WASHINGTON - For Tom Daschle's first public appearance last week as the presumptive new Senate majority leader, he wore a face that looked not triumphant but rather uncharacteristically solemn - almost pained.
"I wanted to be seen as serious," the 53-year-old South Dakota Democrat explained later. "This is a somber time. I was a little disappointed that I was described the day before as giddy. This is serious. We have a great responsibility."
But earlier, when he had first learned that Sen. James M. Jeffords of Vermont was leaving the Republican Party, thereby throwing Senate control to the Democrats, Daschle was, in fact, past giddy, friends said.
More like euphoric - because becoming majority leader was Daschle's dream since he became a senator in 1987. It fulfills leadership ambitions that date to his days in the House of Representatives in the late 1970s.
With Daschle, though, appearances are frequently deceptive.
He is slightly built, soft-spoken and so boyish-looking that Senate elders failed to take him seriously until they took him on - in leadership fights or legislative battles - and lost. Daschle has built a reputation for being extremely bright, for bringing all his colleagues into discussions and for keeping his ego out of the way of the party's agenda. And he has shown that he can't be pushed around.

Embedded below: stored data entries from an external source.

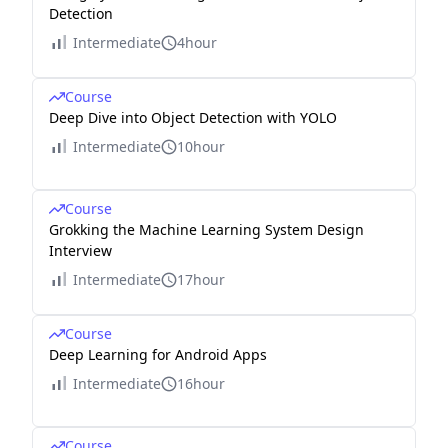
Detection
Intermediate
4hour
Course
Deep Dive into Object Detection with YOLO
Intermediate
10hour
Course
Grokking the Machine Learning System Design
Interview
Intermediate
17hour
Course
Deep Learning for Android Apps
Intermediate
16hour
Course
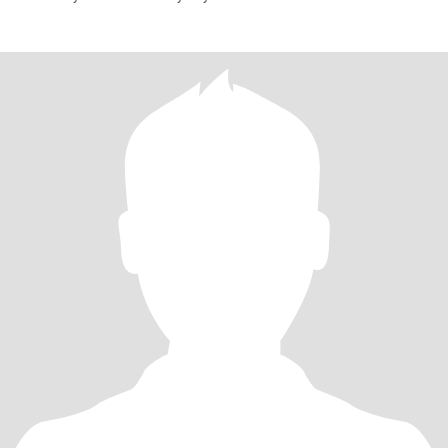
fantasy island??S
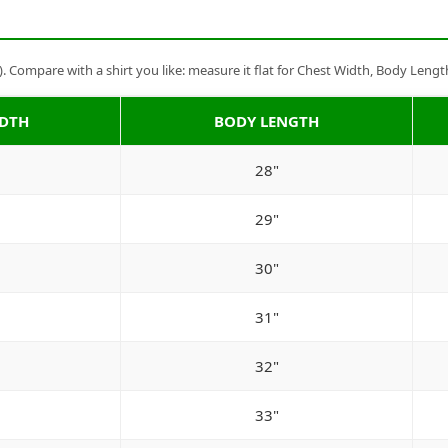
Compare with a shirt you like: measure it flat for Chest Width, Body Lengt
IDTH
BODY LENGTH
28"
29"
30"
31"
32"
33"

"I am here today to tell you that I was totally wrong about this young man," Sen. Robert C. Byrd, a West Virginia Democrat and former majority leader himself, told his colleagues in 1996, two years after opposing Daschle's first bid for Democratic leader. "He has steel in his spine, despite his reasonable and modest demeanor."
Daschle won the job of Democratic leader in 1994 by one vote over Sen. Christopher J. Dodd of Connecticut just as Republicans assumed control of both houses of Congress and set about to enact the conservative agenda for which they claimed they had a mandate. Daschle essentially stopped them in their tracks by holding enough of his 45 senators together to wage filibusters or sustain Clinton vetoes.
At the beginning of this year, Daschle was credited with negotiating an advantageous arrangement with Senate Majority Leader Trent Lott of Mississippi for sharing power in the evenly divided Senate, which Republicans controlled because of the authority of Vice President Dick Cheney to break 50-50 ties in their favor.
Afterward, Republicans criticized the arrangement as yielding too much to the Democrats.
In recent weeks, Daschle, along with the Democratic whip, Sen. Harry Reid of Nevada, also played a critical behind-the-scenes role in persuading the disgruntled Jeffords to leave his party.
"Tom Daschle has been underestimated right from the beginning," Sen. Edward M. Kennedy, a Massachusetts Democrat, observed last week. "I think those who have watched him in recent times felt that he has run circles around Trent Lott."
Republicans point out, however, that it's a lot easier to block action in the Senate, which a minority leader is often forced to do, than to get things done, which is expected of a majority leader. And a majority leader is further constrained if he has only a razor-thin majority, as Daschle does.
"The hardest job in an evenly divided Senate is majority leader," said Sen. Chuck Hagel, a Nebraska Republican. "You have all the responsibility and not very much power. The easiest job is minority leader. Tom is an excellent leader, but he will have his work cut out for him."
Indeed, as a Democratic majority leader confronting not only a Republican president but also a Republican House, Daschle will likely continue to expend energy simply blunting Republican legislative initiatives.
Among the prime targets are likely to be Bush's energy and environmental proposals, defense spending and judicial nominations.
In fact, there may be alarm in the Bush White House, when veterans recall that Daschle's mentor George J. Mitchell, the former Democratic senator from Maine who served as majority leader, occupied a similar role when Bush's father was president.
Mitchell is thought to have contributed mightily to President George Bush's re-election defeat in 1992 by blocking much of his agenda, notably a capital-gains tax cut that had won approval from the Democratic-led House and that supporters say might have perked up the sagging economy.
But Daschle says he wants to avoid being perceived as an obstructionist.
"That would not be OK if all we are known for is what we have stopped," he said in an interview. "We're prepared to play the role of the brakes. But I also want to play a role that's constructive. I think we have a major opportunity to pass legislation that has some balance."
His first priorities, he says, are finishing the education bill, which already has considerable Democratic influence, resurrecting managed-care legislation long stalled by Republicans and creating a prescription drug benefit for Medicare.